• [Work instructions] Give the lines again exactly as they appear, beginning at the one with "Output key: every" and ending at the last line of the records.

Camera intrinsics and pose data
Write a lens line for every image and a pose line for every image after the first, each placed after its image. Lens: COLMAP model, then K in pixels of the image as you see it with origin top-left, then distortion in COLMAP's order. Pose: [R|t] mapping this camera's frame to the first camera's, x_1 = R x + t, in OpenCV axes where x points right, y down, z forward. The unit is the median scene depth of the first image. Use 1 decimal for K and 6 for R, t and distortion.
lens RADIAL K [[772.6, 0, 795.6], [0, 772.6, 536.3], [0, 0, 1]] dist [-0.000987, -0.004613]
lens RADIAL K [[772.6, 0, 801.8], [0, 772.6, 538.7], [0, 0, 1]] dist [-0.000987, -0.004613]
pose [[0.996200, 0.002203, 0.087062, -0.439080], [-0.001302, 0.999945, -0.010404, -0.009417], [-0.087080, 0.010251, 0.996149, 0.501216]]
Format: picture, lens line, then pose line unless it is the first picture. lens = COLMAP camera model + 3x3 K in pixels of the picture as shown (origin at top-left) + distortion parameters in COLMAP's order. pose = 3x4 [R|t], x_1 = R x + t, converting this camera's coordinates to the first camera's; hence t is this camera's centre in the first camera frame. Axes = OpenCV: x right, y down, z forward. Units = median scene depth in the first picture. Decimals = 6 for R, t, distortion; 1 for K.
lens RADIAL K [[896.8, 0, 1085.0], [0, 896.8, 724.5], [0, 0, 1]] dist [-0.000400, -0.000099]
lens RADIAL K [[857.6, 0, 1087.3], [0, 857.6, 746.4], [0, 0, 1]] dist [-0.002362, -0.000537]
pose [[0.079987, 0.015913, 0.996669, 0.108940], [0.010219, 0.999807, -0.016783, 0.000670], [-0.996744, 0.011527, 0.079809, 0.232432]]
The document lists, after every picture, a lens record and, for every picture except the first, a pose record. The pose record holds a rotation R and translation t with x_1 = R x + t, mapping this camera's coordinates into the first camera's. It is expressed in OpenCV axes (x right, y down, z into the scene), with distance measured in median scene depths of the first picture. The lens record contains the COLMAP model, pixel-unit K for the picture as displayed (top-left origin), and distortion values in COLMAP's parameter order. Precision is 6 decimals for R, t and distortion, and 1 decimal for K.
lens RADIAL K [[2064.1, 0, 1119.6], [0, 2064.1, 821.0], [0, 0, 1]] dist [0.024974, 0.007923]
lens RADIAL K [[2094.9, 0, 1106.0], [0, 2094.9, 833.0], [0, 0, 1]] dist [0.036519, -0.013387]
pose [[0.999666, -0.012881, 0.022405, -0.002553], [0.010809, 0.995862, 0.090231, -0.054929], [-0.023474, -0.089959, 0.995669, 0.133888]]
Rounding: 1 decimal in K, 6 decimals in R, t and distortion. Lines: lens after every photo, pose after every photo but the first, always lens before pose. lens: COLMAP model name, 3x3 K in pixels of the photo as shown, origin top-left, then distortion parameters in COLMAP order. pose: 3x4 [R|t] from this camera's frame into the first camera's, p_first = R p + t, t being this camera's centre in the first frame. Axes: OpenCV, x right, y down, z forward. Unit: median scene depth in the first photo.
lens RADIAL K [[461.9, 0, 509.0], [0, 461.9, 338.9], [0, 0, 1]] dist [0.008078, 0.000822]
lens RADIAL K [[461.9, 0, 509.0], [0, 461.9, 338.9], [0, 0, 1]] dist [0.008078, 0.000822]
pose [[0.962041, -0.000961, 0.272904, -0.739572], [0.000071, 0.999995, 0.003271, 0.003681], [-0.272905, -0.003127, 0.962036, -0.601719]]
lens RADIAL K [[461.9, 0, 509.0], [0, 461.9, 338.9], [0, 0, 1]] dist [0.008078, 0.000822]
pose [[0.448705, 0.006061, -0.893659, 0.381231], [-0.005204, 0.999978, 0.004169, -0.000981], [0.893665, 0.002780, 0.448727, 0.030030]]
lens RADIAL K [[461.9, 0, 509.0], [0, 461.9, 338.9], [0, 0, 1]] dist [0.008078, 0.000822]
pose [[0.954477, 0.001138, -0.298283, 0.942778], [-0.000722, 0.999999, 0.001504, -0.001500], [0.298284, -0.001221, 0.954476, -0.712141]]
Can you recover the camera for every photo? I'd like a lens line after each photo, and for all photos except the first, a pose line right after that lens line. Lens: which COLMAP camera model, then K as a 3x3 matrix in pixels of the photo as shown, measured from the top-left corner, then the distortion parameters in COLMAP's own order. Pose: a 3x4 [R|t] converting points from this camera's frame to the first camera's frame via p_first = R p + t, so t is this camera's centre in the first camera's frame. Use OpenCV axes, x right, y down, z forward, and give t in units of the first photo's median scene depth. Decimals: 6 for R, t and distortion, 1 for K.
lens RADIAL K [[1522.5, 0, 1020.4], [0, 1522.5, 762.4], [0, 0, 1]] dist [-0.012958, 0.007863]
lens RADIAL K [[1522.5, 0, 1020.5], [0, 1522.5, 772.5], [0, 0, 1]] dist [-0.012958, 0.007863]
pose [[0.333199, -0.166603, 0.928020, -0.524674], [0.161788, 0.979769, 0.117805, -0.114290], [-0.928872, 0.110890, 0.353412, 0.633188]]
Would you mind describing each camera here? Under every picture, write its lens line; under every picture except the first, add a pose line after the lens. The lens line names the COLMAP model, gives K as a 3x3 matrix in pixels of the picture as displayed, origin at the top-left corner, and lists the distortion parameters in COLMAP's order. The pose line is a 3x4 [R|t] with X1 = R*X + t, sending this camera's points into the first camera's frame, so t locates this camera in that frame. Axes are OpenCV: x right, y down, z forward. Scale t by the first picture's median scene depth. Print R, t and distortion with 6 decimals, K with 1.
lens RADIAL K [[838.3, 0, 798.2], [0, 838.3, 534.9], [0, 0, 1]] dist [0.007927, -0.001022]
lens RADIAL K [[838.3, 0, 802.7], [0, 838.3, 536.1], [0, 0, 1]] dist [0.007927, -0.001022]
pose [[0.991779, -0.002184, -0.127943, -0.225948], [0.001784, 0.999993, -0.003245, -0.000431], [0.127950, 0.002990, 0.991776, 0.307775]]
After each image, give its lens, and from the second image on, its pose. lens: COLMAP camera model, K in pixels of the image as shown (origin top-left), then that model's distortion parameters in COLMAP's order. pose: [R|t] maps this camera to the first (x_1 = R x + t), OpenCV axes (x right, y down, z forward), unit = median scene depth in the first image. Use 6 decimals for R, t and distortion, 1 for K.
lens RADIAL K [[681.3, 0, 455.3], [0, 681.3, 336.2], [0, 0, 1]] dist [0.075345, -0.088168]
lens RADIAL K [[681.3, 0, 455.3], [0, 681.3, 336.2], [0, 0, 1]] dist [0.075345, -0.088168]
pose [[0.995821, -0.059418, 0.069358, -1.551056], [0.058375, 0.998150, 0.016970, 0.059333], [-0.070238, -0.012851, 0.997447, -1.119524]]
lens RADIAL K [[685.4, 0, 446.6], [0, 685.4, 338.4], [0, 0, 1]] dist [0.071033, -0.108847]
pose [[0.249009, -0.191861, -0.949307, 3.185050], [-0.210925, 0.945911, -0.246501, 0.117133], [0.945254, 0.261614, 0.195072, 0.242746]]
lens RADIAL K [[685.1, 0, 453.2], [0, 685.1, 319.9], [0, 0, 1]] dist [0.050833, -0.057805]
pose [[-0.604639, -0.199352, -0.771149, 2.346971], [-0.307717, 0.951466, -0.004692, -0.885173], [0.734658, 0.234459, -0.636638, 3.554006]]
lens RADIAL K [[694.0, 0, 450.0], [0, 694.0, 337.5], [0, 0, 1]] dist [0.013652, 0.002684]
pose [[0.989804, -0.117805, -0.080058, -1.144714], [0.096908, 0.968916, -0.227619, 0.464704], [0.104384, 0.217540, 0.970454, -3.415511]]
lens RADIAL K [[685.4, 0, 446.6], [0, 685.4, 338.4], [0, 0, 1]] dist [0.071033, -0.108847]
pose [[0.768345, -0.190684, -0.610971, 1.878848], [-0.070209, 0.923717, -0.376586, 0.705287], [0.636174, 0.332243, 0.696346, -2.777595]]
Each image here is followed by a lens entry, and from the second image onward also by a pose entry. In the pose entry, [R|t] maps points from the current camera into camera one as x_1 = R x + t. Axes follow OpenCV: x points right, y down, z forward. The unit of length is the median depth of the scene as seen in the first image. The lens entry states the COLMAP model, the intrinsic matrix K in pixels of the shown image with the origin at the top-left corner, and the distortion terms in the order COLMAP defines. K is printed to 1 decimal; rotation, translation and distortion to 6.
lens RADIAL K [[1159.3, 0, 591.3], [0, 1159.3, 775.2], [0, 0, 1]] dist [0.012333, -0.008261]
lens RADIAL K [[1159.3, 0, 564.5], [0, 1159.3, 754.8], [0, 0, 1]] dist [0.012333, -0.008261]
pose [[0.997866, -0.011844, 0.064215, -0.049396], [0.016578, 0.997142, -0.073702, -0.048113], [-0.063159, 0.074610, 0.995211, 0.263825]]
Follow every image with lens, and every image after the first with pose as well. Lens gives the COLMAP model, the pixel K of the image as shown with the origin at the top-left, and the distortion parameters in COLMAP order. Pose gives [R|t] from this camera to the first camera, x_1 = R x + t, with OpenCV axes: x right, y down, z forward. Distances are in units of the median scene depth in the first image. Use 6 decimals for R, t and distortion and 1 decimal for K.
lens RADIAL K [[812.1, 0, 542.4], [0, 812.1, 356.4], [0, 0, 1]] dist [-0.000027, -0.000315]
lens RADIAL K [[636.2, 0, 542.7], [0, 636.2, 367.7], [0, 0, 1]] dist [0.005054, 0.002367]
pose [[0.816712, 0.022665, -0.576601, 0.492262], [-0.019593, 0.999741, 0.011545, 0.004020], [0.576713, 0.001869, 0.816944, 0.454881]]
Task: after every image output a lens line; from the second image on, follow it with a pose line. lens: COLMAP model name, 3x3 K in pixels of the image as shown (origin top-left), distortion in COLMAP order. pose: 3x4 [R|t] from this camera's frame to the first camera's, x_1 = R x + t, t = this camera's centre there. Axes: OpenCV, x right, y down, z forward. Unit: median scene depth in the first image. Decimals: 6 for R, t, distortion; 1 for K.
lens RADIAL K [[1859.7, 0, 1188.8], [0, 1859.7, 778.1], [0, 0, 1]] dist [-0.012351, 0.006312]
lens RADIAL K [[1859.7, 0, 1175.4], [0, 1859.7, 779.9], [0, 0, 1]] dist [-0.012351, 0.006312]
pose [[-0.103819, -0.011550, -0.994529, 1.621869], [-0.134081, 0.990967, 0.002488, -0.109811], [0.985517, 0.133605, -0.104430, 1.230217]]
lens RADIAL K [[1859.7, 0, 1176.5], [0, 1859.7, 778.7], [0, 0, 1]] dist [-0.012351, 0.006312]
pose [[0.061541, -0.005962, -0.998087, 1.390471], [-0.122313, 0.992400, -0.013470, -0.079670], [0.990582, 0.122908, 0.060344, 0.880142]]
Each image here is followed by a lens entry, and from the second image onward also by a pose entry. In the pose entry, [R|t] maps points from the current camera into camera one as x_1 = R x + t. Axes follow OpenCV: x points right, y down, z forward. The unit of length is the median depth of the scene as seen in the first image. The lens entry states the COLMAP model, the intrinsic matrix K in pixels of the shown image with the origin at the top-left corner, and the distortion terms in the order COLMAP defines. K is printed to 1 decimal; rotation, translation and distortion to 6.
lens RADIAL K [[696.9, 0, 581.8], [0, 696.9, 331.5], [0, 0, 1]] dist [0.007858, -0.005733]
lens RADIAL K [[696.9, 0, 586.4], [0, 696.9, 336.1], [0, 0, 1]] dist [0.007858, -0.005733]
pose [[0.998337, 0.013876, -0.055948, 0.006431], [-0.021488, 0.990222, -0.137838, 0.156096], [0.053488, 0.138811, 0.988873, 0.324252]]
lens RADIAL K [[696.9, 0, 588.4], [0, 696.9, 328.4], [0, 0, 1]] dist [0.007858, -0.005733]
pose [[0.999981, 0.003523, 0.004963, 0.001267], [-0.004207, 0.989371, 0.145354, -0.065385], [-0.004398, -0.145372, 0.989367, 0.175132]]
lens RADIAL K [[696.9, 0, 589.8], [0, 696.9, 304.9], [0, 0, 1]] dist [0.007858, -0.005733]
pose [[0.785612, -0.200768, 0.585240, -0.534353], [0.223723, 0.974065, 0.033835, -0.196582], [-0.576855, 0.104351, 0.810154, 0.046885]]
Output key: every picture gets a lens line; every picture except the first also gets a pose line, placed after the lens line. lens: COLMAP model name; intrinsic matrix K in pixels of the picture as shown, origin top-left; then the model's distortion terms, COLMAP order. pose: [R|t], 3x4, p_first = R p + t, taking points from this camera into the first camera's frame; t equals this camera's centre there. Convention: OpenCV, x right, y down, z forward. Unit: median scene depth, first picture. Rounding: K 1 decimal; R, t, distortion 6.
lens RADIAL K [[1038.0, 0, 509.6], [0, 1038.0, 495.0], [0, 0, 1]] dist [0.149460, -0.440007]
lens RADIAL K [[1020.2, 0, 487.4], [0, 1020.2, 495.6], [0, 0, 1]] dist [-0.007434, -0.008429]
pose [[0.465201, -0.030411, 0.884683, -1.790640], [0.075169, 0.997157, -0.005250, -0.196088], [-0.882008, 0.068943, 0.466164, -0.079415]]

• [Exercise result]
Output key: every picture gets a lens line; every picture except the first also gets a pose line, placed after the lens line. lens: COLMAP model name; intrinsic matrix K in pixels of the picture as shown, origin top-left; then the model's distortion terms, COLMAP order. pose: [R|t], 3x4, p_first = R p + t, taking points from this camera into the first camera's frame; t equals this camera's centre there. Convention: OpenCV, x right, y down, z forward. Unit: median scene depth, first picture. Rounding: K 1 decimal; R, t, distortion 6.
lens RADIAL K [[1038.0, 0, 509.6], [0, 1038.0, 495.0], [0, 0, 1]] dist [0.149460, -0.440007]
lens RADIAL K [[1020.2, 0, 487.4], [0, 1020.2, 495.6], [0, 0, 1]] dist [-0.007434, -0.008429]
pose [[0.465201, -0.030411, 0.884683, -1.790640], [0.075169, 0.997157, -0.005250, -0.196088], [-0.882008, 0.068943, 0.466164, -0.079415]]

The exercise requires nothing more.